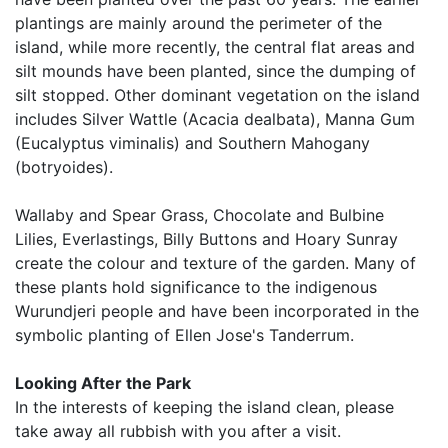
plantings are mainly around the perimeter of the
island, while more recently, the central flat areas and
silt mounds have been planted, since the dumping of
silt stopped. Other dominant vegetation on the island
includes Silver Wattle (Acacia dealbata), Manna Gum
(Eucalyptus viminalis) and Southern Mahogany
(botryoides).
Wallaby and Spear Grass, Chocolate and Bulbine
Lilies, Everlastings, Billy Buttons and Hoary Sunray
create the colour and texture of the garden. Many of
these plants hold significance to the indigenous
Wurundjeri people and have been incorporated in the
symbolic planting of Ellen Jose's Tanderrum.
Looking After the Park
In the interests of keeping the island clean, please
take away all rubbish with you after a visit.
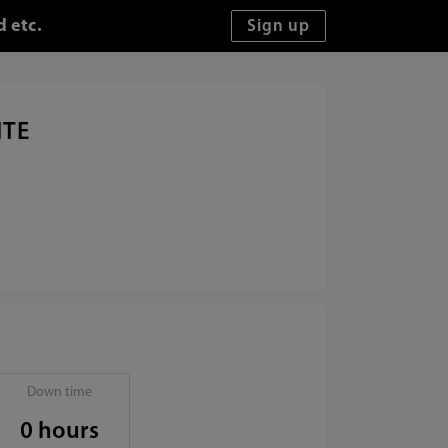
d etc.
ITE
Down time
0 hours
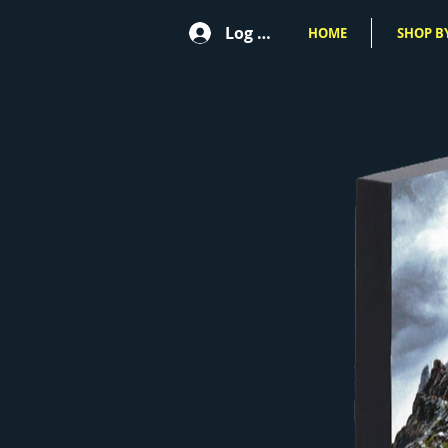
Log In
HOME
SHOP BY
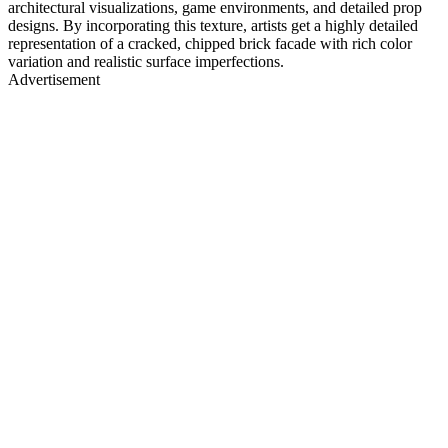
architectural visualizations, game environments, and detailed prop
designs. By incorporating this texture, artists get a highly detailed
representation of a cracked, chipped brick facade with rich color
variation and realistic surface imperfections.
Advertisement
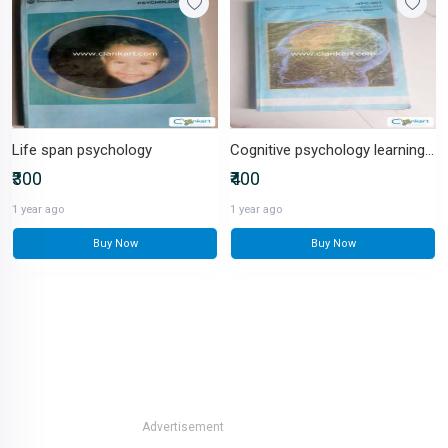
Life span psychology
Cognitive psychology learning and memory
₹300
₹400
1 year ago
1 year ago
Buy Now
Buy Now
Advertisement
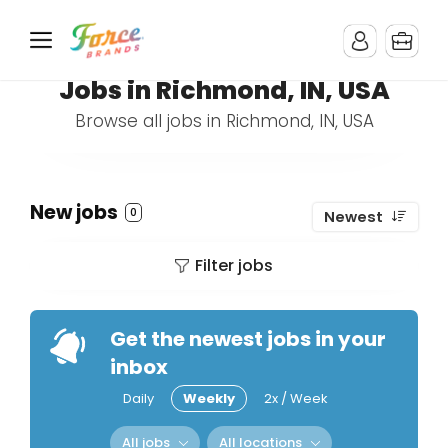
Jobs in Richmond, IN, USA
Browse all jobs in Richmond, IN, USA
New jobs
0
Newest
Filter jobs
Get the newest jobs in your
inbox
Daily
Weekly
2x / Week
All jobs
All locations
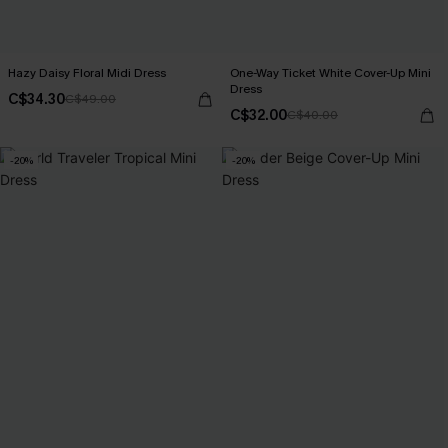
Hazy Daisy Floral Midi Dress
One-Way Ticket White Cover-Up Mini
Dress
C$34.30
C$49.00
C$32.00
C$40.00
-20%
-20%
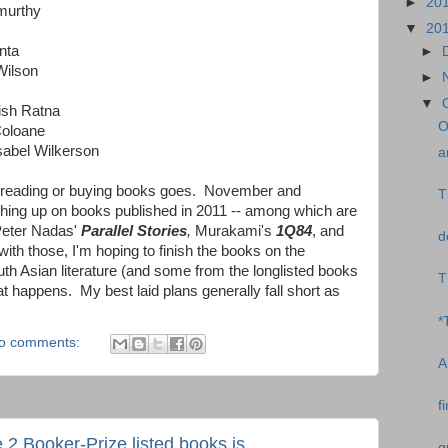
►
20
murthy
▼
20
nta
►
Wilson
►
▼
pish Ratna
O
Coloane
sabel Wilkerson
a
s reading or buying books goes. November and
T
ing up on books published in 2011 -- among which are
 Peter Nadas'
Parallel Stories
,
Murakami's
1Q84
, and
d
ith those, I'm hoping to finish the books on the
uth Asian literature (and some from the longlisted books
T
t happens. My best laid plans generally fall short as
*
o comments:
A
f
e 2 Booker-Prize listed books is
q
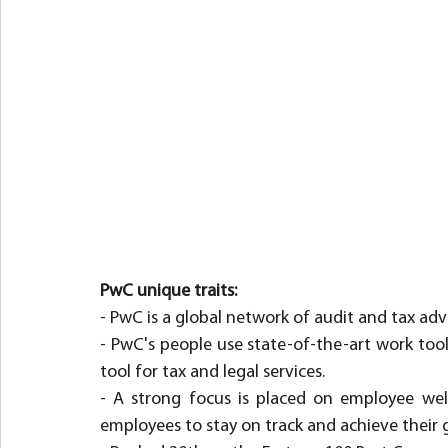
PwC unique traits:
- PwC is a global network of audit and tax advi
- PwC's people use state-of-the-art work tool
tool for tax and legal services.
- A strong focus is placed on employee well-
employees to stay on track and achieve their g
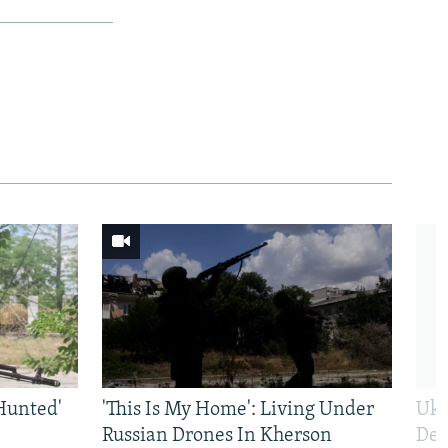
Hunted'
'This Is My Home': Living Under
Ukr
Russian Drones In Kherson
Def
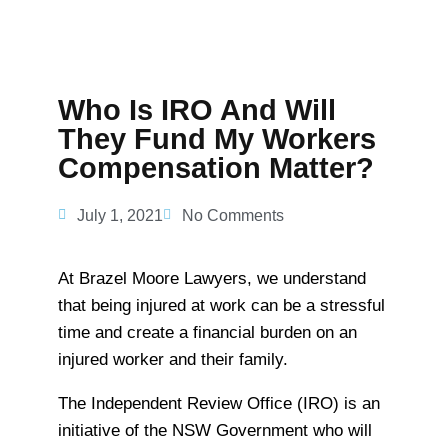
Who Is IRO And Will
They Fund My Workers
Compensation Matter?
July 1, 2021
No Comments
At Brazel Moore Lawyers, we understand
that being injured at work can be a stressful
time and create a financial burden on an
injured worker and their family.
The Independent Review Office (IRO) is an
initiative of the NSW Government who will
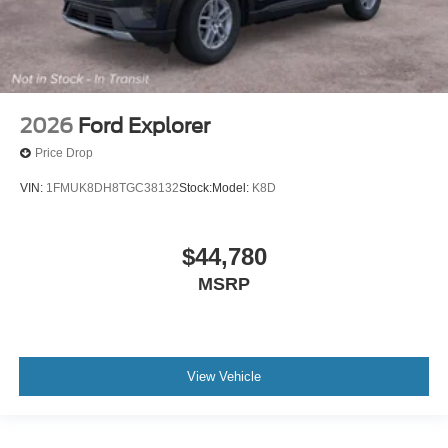
2026
Ford Explorer
Price Drop
VIN:
1FMUK8DH8TGC38132
Stock:
Model:
K8D
$44,780
MSRP
View Vehicle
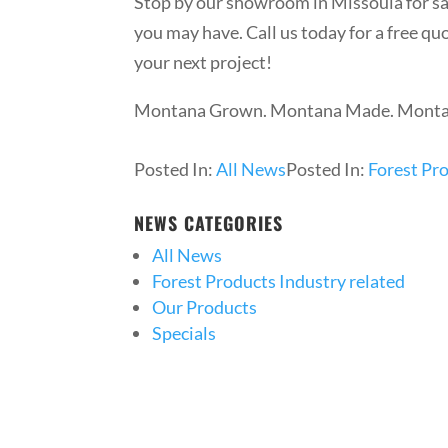
Stop by our showroom in Missoula for 
you may have. Call us today for a free q
your next project!
Montana Grown. Montana Made. Montana 
Posted In:
All News
Posted In:
Forest Pro
NEWS CATEGORIES
All News
Forest Products Industry related
Our Products
Specials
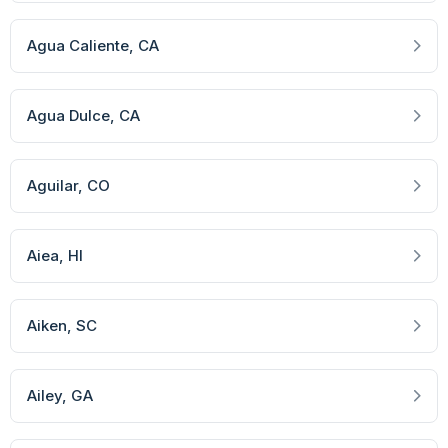
Agua Caliente
, CA
Agua Dulce
, CA
Aguilar
, CO
Aiea
, HI
Aiken
, SC
Ailey
, GA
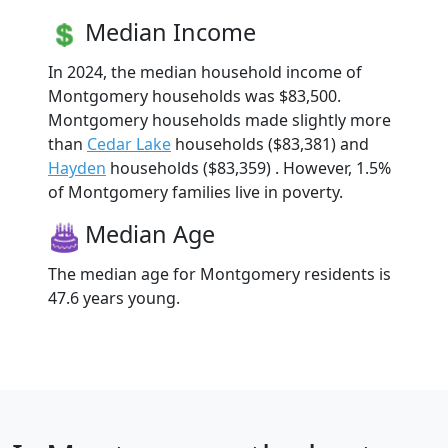
Median Income
In 2024, the median household income of
Montgomery households was $83,500.
Montgomery households made slightly more
than
Cedar Lake
households ($83,381) and
Hayden
households ($83,359) . However, 1.5%
of Montgomery families live in poverty.
Median Age
The median age for Montgomery residents is
47.6 years young.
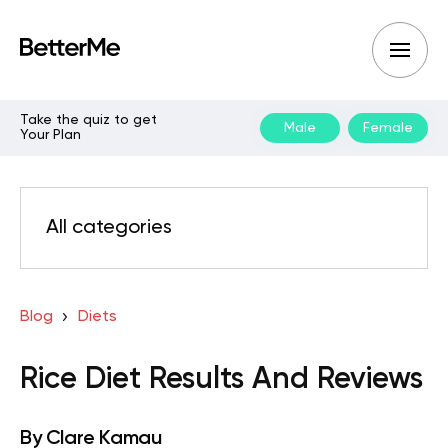
Take the quiz to get
Male
Female
Your Plan
All categories
Blog
Diets
Rice Diet Results And Reviews
By
Clare Kamau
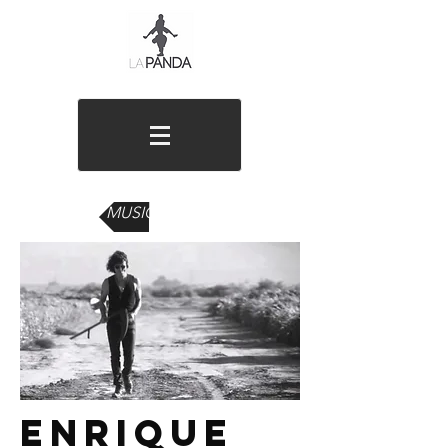
MUSIC VIDEOS
enrique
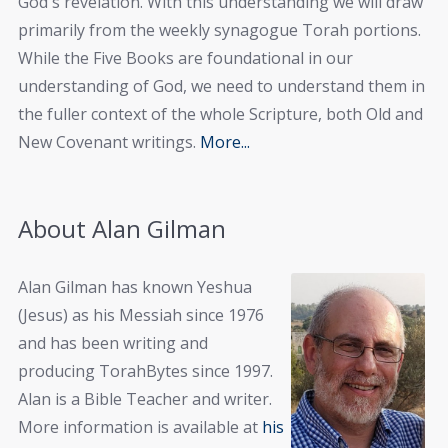
God's revelation. With this understanding we will draw
primarily from the weekly synagogue Torah portions.
While the Five Books are foundational in our
understanding of God, we need to understand them in
the fuller context of the whole Scripture, both Old and
New Covenant writings.
More...
About Alan Gilman
Alan Gilman has known Yeshua
(Jesus) as his Messiah since 1976
and has been writing and
producing TorahBytes since 1997.
Alan is a Bible Teacher and writer.
More information is available at
his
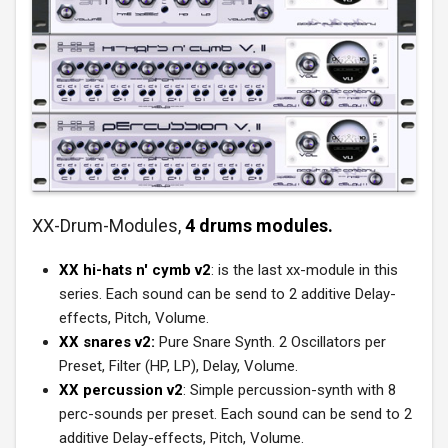
XX-Drum-Modules,
4 drums modules.
XX hi-hats n' cymb v2
: is the last xx-module in this
series. Each sound can be send to 2 additive Delay-
effects, Pitch, Volume.
XX snares v2:
Pure Snare Synth. 2 Oscillators per
Preset, Filter (HP, LP), Delay, Volume.
XX percussion v2
: Simple percussion-synth with 8
perc-sounds per preset. Each sound can be send to 2
additive Delay-effects, Pitch, Volume.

....................

Copy the text of every item above word for word, leaving out the pictures.

plantings are mainly around the perimeter of the
island, while more recently, the central flat areas and
silt mounds have been planted, since the dumping of
silt stopped. Other dominant vegetation on the island
includes Silver Wattle (Acacia dealbata), Manna Gum
(Eucalyptus viminalis) and Southern Mahogany
(botryoides).
Wallaby and Spear Grass, Chocolate and Bulbine
Lilies, Everlastings, Billy Buttons and Hoary Sunray
create the colour and texture of the garden. Many of
these plants hold significance to the indigenous
Wurundjeri people and have been incorporated in the
symbolic planting of Ellen Jose's Tanderrum.
Looking After the Park
In the interests of keeping the island clean, please
take away all rubbish with you after a visit.
d etc.
ITE
Down time
0 hours
Log In
HOME
SHOP BY
architectural visualizations, game environments, and detailed prop
designs. By incorporating this texture, artists get a highly detailed
representation of a cracked, chipped brick facade with rich color
variation and realistic surface imperfections.
Advertisement
Life span psychology
Cognitive psychology learning and memory
₹300
₹400
1 year ago
1 year ago
Buy Now
Buy Now
Advertisement
Jobs in Richmond, IN, USA
Browse all jobs in Richmond, IN, USA
New jobs
0
Newest
Filter jobs
Get the newest jobs in your
inbox
Daily
Weekly
2x / Week
All jobs
All locations
Hazy Daisy Floral Midi Dress
One-Way Ticket White Cover-Up Mini
Dress
C$34.30
C$49.00
C$32.00
C$40.00
-20%
-20%
►
20
murthy
▼
20
nta
►
Wilson
►
▼
pish Ratna
O
Coloane
sabel Wilkerson
a
s reading or buying books goes. November and
T
ing up on books published in 2011 -- among which are
 Peter Nadas'
Parallel Stories
,
Murakami's
1Q84
, and
d
ith those, I'm hoping to finish the books on the
uth Asian literature (and some from the longlisted books
T
t happens. My best laid plans generally fall short as
*
o comments:
A
f
e 2 Booker-Prize listed books is
q
PwC unique traits:
- PwC is a global network of audit and tax advi
- PwC's people use state-of-the-art work tool
tool for tax and legal services.
- A strong focus is placed on employee well-
employees to stay on track and achieve their g
Hunted'
'This Is My Home': Living Under
Ukr
Russian Drones In Kherson
Def
Who Is IRO And Will
They Fund My Workers
Compensation Matter?
July 1, 2021
No Comments
At Brazel Moore Lawyers, we understand
that being injured at work can be a stressful
time and create a financial burden on an
injured worker and their family.
The Independent Review Office (IRO) is an
initiative of the NSW Government who will
2026
Ford Explorer
Price Drop
VIN:
1FMUK8DH8TGC38132
Stock:
Model:
K8D
$44,780
MSRP
View Vehicle
Stop by our showroom in Missoula for 
you may have. Call us today for a free q
your next project!
Montana Grown. Montana Made. Montana 
Posted In:
All News
Posted In:
Forest Pro
NEWS CATEGORIES
All News
Forest Products Industry related
Our Products
Specials
Agua Caliente
, CA
Agua Dulce
, CA
Aguilar
, CO
Aiea
, HI
Aiken
, SC
Ailey
, GA
Median Income
In 2024, the median household income of
Montgomery households was $83,500.
Montgomery households made slightly more
than
Cedar Lake
households ($83,381) and
Hayden
households ($83,359) . However, 1.5%
of Montgomery families live in poverty.
Median Age
The median age for Montgomery residents is
47.6 years young.
Take the quiz to get
Male
Female
Your Plan
All categories
Blog
Diets
Rice Diet Results And Reviews
By
Clare Kamau
MUSIC VIDEOS
enrique
God's revelation. With this understanding we will draw
primarily from the weekly synagogue Torah portions.
While the Five Books are foundational in our
understanding of God, we need to understand them in
the fuller context of the whole Scripture, both Old and
New Covenant writings.
More...
About Alan Gilman
Alan Gilman has known Yeshua
(Jesus) as his Messiah since 1976
and has been writing and
producing TorahBytes since 1997.
Alan is a Bible Teacher and writer.
More information is available at
his
XX-Drum-Modules,
4 drums modules.
XX hi-hats n' cymb v2
: is the last xx-module in this
series. Each sound can be send to 2 additive Delay-
effects, Pitch, Volume.
XX snares v2:
Pure Snare Synth. 2 Oscillators per
Preset, Filter (HP, LP), Delay, Volume.
XX percussion v2
: Simple percussion-synth with 8
perc-sounds per preset. Each sound can be send to 2
additive Delay-effects, Pitch, Volume.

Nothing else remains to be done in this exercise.